School of Last Resort
New doc shows a high school that reaches the most far gone students
By Richard Whittaker, Fri., March 4, 2016
The Bad Kids
Tuesday, March 8, 2:30pm ACC, Room 8ABTwentynine Palms, California, is the perfect setting for a film noir – see the eponymous 2003 film – not an inspiring educational documentary. It's arid, isolated, with a meth problem and double-digit unemployment. It's the kind of community with an implicit acceptance that kids will drop out. But Black Rock High, the school featured in new documentary The Bad Kids, is busting that expectation.
Filmmakers Keith Fulton and Lou Pepe made their names far away from the classroom, by twice chronicling the erratic genius of Terry Gilliam (first in 1996's The Hamster Factor and Other Tales of Twelve Monkeys, then 2002's Lost in La Mancha).
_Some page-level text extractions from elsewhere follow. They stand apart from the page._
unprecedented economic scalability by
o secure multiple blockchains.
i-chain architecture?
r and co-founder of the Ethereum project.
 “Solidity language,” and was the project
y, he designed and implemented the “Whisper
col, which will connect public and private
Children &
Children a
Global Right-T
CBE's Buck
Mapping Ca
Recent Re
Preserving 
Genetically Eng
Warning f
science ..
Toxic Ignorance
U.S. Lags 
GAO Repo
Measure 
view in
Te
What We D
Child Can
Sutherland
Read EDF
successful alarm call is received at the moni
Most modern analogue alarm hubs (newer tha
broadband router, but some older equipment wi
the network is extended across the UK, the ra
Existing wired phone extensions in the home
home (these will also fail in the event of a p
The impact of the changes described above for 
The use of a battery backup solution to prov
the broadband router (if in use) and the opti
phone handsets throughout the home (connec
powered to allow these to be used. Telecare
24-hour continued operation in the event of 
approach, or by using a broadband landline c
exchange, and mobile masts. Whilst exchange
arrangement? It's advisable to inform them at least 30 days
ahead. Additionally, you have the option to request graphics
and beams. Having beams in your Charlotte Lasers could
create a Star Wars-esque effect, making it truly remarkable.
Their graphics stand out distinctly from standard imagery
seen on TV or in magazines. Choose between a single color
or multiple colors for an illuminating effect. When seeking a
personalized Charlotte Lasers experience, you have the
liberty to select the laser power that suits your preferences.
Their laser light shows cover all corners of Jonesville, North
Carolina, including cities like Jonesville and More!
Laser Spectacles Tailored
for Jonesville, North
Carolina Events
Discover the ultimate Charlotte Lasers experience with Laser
In 2011, the pair were hired by Teaching Channel to create short documentaries about public school teachers who were making a difference. After filming several stories in urban Los Angeles, they needed a more rural campus for balance. Twentynine Palms, with its combination of pressing need and spectacular scenery, seemed perfect. Pepe said, "The Los Angeles school district is difficult to work with, because it's huge, and they treat most requests to shoot in a school as if you're a network TV show. It's just a lot of red tape. We thought, 'Well, let's go to a district where no one goes, and they'll let us shoot whatever we want.'"
When the pair approached the Morongo Unified School District, they were looking for the traditional feel-good classroom story, and were nervous when administrators told them they should consider Black Rock. "Even in its community, it's known as the school where the bad kids go," Pepe said. "Kids who are homeless, or have kids of their own, or they're recovering from addiction, or they're dealing with abuse, or they've been expelled from their regular high school for behavioral issues, this is where those kids go." As soon as they visited the campus, not only did their concerns evaporate, but they knew that a 15-minute YouTube video wasn't going to be enough. "We walked in the door, and it was the warmest, most embracing environment you could imagine."
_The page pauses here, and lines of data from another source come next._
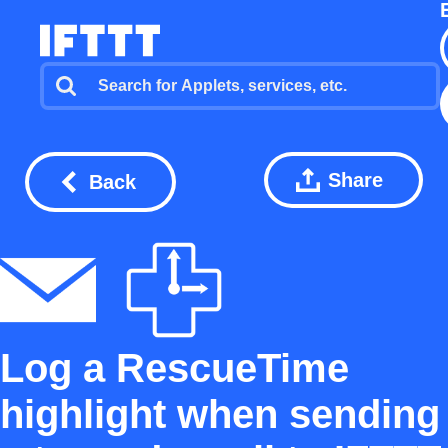
Share
Back
Log a RescueTime
highlight when sending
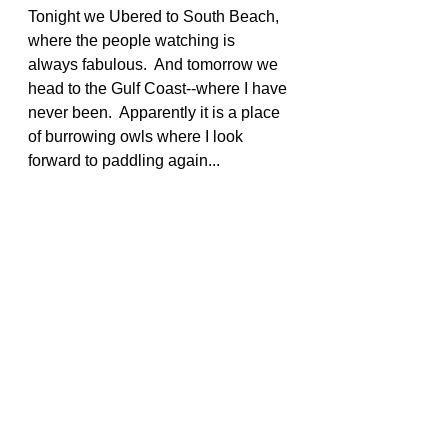
Tonight we Ubered to South Beach, 
where the people watching is 
always fabulous.  And tomorrow we 
head to the Gulf Coast--where I have 
never been.  Apparently it is a place 
of burrowing owls where I look 
forward to paddling again...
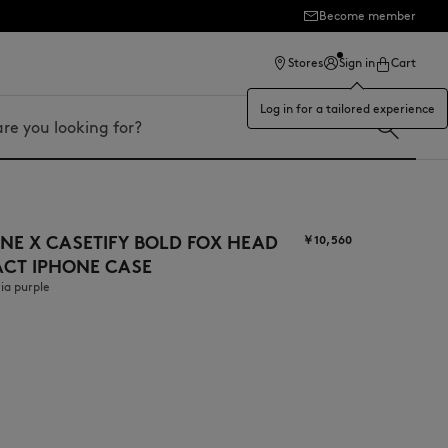
Become member
Stores
Sign in
Cart
Log in for a tailored experience
NE X CASETIFY BOLD FOX HEAD
￥10,560
ACT IPHONE CASE
ia purple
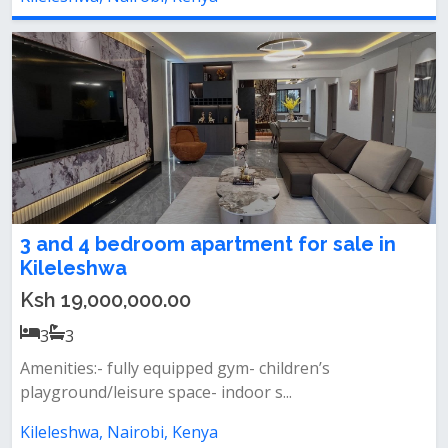
3 and 4 bedroom apartment for sale in
Kileleshwa
Ksh 19,000,000.00
3
3
Amenities:- fully equipped gym- children’s
playground/leisure space- indoor s...
Kileleshwa, Nairobi, Kenya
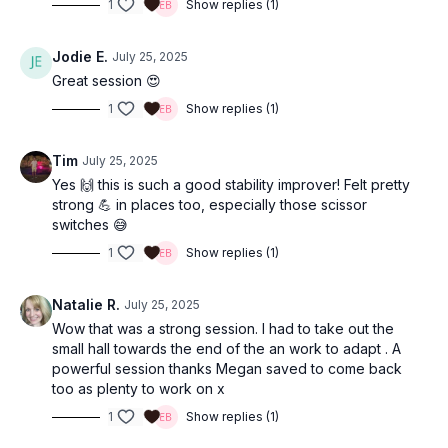
1
Show replies (1)
Jodie E.
July 25, 2025
Great session 😍
1
Show replies (1)
Tim
July 25, 2025
Yes 🙌 this is such a good stability improver! Felt pretty
strong 💪 in places too, especially those scissor
switches 😅
1
Show replies (1)
Natalie R.
July 25, 2025
Wow that was a strong session. I had to take out the
small hall towards the end of the an work to adapt . A
powerful session thanks Megan saved to come back
too as plenty to work on x
1
Show replies (1)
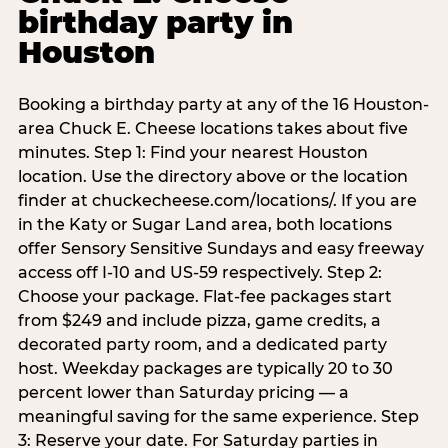
birthday party in
Houston
Booking a birthday party at any of the 16 Houston-
area Chuck E. Cheese locations takes about five
minutes. Step 1: Find your nearest Houston
location. Use the directory above or the location
finder at chuckecheese.com/locations/. If you are
in the Katy or Sugar Land area, both locations
offer Sensory Sensitive Sundays and easy freeway
access off I-10 and US-59 respectively. Step 2:
Choose your package. Flat-fee packages start
from $249 and include pizza, game credits, a
decorated party room, and a dedicated party
host. Weekday packages are typically 20 to 30
percent lower than Saturday pricing — a
meaningful saving for the same experience. Step
3: Reserve your date. For Saturday parties in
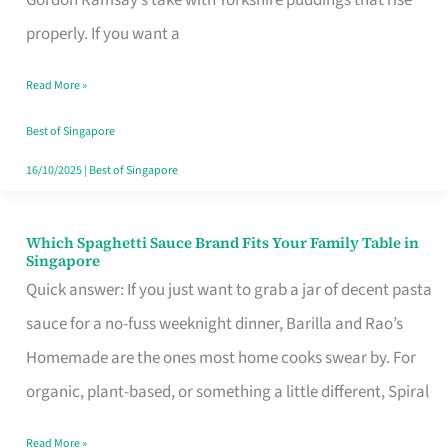
Feel
properly. If you want a
Like
Read More »
Money
Well
Best of Singapore
Spent
16/10/2025
|
Best of Singapore
Which Spaghetti Sauce Brand Fits Your Family Table in
Which
Singapore
Spaghetti
Quick answer: If you just want to grab a jar of decent pasta
Sauce
sauce for a no-fuss weeknight dinner, Barilla and Rao’s
Brand
Homemade are the ones most home cooks swear by. For
Fits
organic, plant-based, or something a little different, Spiral
Your
Read More »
Black Rock is one of California's 500 continuation high schools, the network of campuses intended to get potential dropouts over the diploma finish line. Tragically, some are just body storage, a place to put students until they are 18 and no longer the system's problem. Many are run on strict, authoritarian discipline, as if yelling at these kids will make them pay attention. Not Black Rock: Under Principal Vonda Viland, Pepe said, "It's just the opposite. What these kids needed was a more maternal approach that was about acknowledging them, seeing them, letting them know that you see them, and treating them with a gentler hand, a hand that understands that they are more fragile than you think they are."
The program is set up much more like a middle school than a high school, giving flexibility when kids need it because of erratic home lives, and providing all the support they need or can handle. There is still discipline, even expulsions, but the staff knows that they may well be the school of last resort for many of their students. Pepe quoted Viland, and the philosophy behind what she calls her "nurture and nag" approach to education: "The students who need the most love are the ones that show it in the least loving ways." He admitted that "it sounds a little touchy-feely, but for many of these kids, the eight hours when they're at school are the safe hours of their day."
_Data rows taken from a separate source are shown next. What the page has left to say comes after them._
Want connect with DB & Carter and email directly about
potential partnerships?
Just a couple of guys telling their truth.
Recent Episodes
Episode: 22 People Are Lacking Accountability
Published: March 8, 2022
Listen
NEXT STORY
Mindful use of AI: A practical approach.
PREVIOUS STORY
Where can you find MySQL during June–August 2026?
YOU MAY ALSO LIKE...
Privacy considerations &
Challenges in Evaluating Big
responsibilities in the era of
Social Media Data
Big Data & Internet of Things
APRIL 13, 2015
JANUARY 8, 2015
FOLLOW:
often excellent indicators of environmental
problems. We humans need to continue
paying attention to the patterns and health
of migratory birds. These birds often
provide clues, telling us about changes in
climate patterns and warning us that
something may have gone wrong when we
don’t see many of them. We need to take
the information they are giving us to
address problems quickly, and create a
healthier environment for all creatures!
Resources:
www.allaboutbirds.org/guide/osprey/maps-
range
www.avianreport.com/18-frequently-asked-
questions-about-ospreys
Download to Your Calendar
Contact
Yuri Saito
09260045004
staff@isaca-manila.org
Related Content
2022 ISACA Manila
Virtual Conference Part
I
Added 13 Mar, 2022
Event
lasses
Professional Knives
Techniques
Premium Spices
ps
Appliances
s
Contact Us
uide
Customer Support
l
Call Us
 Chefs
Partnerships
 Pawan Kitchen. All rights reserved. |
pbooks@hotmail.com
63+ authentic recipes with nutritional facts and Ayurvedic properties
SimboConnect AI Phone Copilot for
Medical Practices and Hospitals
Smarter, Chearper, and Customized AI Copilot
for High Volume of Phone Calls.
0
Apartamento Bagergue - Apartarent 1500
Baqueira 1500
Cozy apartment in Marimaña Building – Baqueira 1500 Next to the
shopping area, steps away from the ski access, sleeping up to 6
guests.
Over the course of a school year, the two-man crew of Pepe and Fulton filmed and talked to many of the Black Rock kids before three came to the fore. None of them are the stereotypical tough case of dropout fiction: There's Jennifer Coffield, the hardworking student whose school career is derailed by an unsupportive family; Lee Bridges, a teen father balancing building a better future for his family against providing for them now; and Joey McGee, a promising and soulful young musician who Pepe describes as having a "mixture of regular teenage issues, addiction issues, and all kinds of issues bigger than I can understand." But just as important as showing these students' lives was portraying the reality of the Black Rock teachers: not miracle workers, just compassionate and determined. When a student arrives with a life full of troubles, "there is no fixing that," said Pepe. "It's about, how do you give young people tools so that when they're ready to take agency in their own lives, they have something more than when they started out?"